Transcribe literalmente el listado que sigue, línea por línea y sin omitir nada.

◇ ◇ ◇ ◇

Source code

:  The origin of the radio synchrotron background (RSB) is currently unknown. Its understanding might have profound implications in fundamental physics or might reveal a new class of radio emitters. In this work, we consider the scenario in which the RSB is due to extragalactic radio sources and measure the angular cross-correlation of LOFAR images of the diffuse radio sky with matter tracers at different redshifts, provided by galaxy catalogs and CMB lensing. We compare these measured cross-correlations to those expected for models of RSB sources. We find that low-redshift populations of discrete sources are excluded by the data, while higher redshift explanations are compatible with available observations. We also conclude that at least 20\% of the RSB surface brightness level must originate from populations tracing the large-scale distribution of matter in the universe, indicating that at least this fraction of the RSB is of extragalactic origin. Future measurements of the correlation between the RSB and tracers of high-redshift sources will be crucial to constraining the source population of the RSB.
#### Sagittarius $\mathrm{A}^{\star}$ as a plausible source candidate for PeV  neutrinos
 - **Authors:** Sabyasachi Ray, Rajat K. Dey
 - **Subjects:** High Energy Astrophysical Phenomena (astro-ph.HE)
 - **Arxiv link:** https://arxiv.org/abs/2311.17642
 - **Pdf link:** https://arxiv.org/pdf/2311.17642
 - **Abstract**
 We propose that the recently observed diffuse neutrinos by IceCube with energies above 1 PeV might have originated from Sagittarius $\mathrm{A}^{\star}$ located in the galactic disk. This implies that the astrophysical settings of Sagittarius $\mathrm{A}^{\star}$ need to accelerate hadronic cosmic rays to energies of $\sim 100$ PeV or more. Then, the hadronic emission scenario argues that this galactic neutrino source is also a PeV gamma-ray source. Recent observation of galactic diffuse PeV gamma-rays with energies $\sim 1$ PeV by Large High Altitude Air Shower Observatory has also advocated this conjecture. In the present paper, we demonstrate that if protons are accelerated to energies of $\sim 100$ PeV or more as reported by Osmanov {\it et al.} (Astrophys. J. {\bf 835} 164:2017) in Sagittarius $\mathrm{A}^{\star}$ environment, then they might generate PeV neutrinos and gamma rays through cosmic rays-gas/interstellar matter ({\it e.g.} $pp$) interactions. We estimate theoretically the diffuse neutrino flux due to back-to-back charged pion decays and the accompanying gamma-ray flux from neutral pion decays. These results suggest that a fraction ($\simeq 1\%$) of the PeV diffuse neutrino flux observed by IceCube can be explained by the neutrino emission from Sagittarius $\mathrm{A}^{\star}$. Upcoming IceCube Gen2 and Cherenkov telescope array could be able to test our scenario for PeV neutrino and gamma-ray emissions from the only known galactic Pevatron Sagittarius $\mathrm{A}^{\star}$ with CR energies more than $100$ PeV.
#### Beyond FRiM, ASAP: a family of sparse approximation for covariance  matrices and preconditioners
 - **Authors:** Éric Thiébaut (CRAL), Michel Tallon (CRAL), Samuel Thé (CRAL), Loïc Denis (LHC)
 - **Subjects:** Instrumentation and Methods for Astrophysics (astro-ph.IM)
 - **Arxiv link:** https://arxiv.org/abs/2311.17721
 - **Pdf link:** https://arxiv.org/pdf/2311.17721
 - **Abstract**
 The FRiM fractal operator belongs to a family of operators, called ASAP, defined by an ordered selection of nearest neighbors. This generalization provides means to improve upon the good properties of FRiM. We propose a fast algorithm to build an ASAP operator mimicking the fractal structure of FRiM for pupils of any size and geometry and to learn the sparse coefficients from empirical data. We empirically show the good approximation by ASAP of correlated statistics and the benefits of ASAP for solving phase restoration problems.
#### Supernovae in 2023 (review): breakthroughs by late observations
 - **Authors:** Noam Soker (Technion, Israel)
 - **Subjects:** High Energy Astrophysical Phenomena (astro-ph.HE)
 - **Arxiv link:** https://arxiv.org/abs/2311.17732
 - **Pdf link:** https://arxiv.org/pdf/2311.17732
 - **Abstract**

◇ ◇ ◇ ◇

RESPUESTA ESCRITA
Source code

:  The origin of the radio synchrotron background (RSB) is currently unknown. Its understanding might have profound implications in fundamental physics or might reveal a new class of radio emitters. In this work, we consider the scenario in which the RSB is due to extragalactic radio sources and measure the angular cross-correlation of LOFAR images of the diffuse radio sky with matter tracers at different redshifts, provided by galaxy catalogs and CMB lensing. We compare these measured cross-correlations to those expected for models of RSB sources. We find that low-redshift populations of discrete sources are excluded by the data, while higher redshift explanations are compatible with available observations. We also conclude that at least 20\% of the RSB surface brightness level must originate from populations tracing the large-scale distribution of matter in the universe, indicating that at least this fraction of the RSB is of extragalactic origin. Future measurements of the correlation between the RSB and tracers of high-redshift sources will be crucial to constraining the source population of the RSB.
#### Sagittarius $\mathrm{A}^{\star}$ as a plausible source candidate for PeV  neutrinos
 - **Authors:** Sabyasachi Ray, Rajat K. Dey
 - **Subjects:** High Energy Astrophysical Phenomena (astro-ph.HE)
 - **Arxiv link:** https://arxiv.org/abs/2311.17642
 - **Pdf link:** https://arxiv.org/pdf/2311.17642
 - **Abstract**
 We propose that the recently observed diffuse neutrinos by IceCube with energies above 1 PeV might have originated from Sagittarius $\mathrm{A}^{\star}$ located in the galactic disk. This implies that the astrophysical settings of Sagittarius $\mathrm{A}^{\star}$ need to accelerate hadronic cosmic rays to energies of $\sim 100$ PeV or more. Then, the hadronic emission scenario argues that this galactic neutrino source is also a PeV gamma-ray source. Recent observation of galactic diffuse PeV gamma-rays with energies $\sim 1$ PeV by Large High Altitude Air Shower Observatory has also advocated this conjecture. In the present paper, we demonstrate that if protons are accelerated to energies of $\sim 100$ PeV or more as reported by Osmanov {\it et al.} (Astrophys. J. {\bf 835} 164:2017) in Sagittarius $\mathrm{A}^{\star}$ environment, then they might generate PeV neutrinos and gamma rays through cosmic rays-gas/interstellar matter ({\it e.g.} $pp$) interactions. We estimate theoretically the diffuse neutrino flux due to back-to-back charged pion decays and the accompanying gamma-ray flux from neutral pion decays. These results suggest that a fraction ($\simeq 1\%$) of the PeV diffuse neutrino flux observed by IceCube can be explained by the neutrino emission from Sagittarius $\mathrm{A}^{\star}$. Upcoming IceCube Gen2 and Cherenkov telescope array could be able to test our scenario for PeV neutrino and gamma-ray emissions from the only known galactic Pevatron Sagittarius $\mathrm{A}^{\star}$ with CR energies more than $100$ PeV.
#### Beyond FRiM, ASAP: a family of sparse approximation for covariance  matrices and preconditioners
 - **Authors:** Éric Thiébaut (CRAL), Michel Tallon (CRAL), Samuel Thé (CRAL), Loïc Denis (LHC)
 - **Subjects:** Instrumentation and Methods for Astrophysics (astro-ph.IM)
 - **Arxiv link:** https://arxiv.org/abs/2311.17721
 - **Pdf link:** https://arxiv.org/pdf/2311.17721
 - **Abstract**
 The FRiM fractal operator belongs to a family of operators, called ASAP, defined by an ordered selection of nearest neighbors. This generalization provides means to improve upon the good properties of FRiM. We propose a fast algorithm to build an ASAP operator mimicking the fractal structure of FRiM for pupils of any size and geometry and to learn the sparse coefficients from empirical data. We empirically show the good approximation by ASAP of correlated statistics and the benefits of ASAP for solving phase restoration problems.
#### Supernovae in 2023 (review): breakthroughs by late observations
 - **Authors:** Noam Soker (Technion, Israel)
 - **Subjects:** High Energy Astrophysical Phenomena (astro-ph.HE)
 - **Arxiv link:** https://arxiv.org/abs/2311.17732
 - **Pdf link:** https://arxiv.org/pdf/2311.17732
 - **Abstract**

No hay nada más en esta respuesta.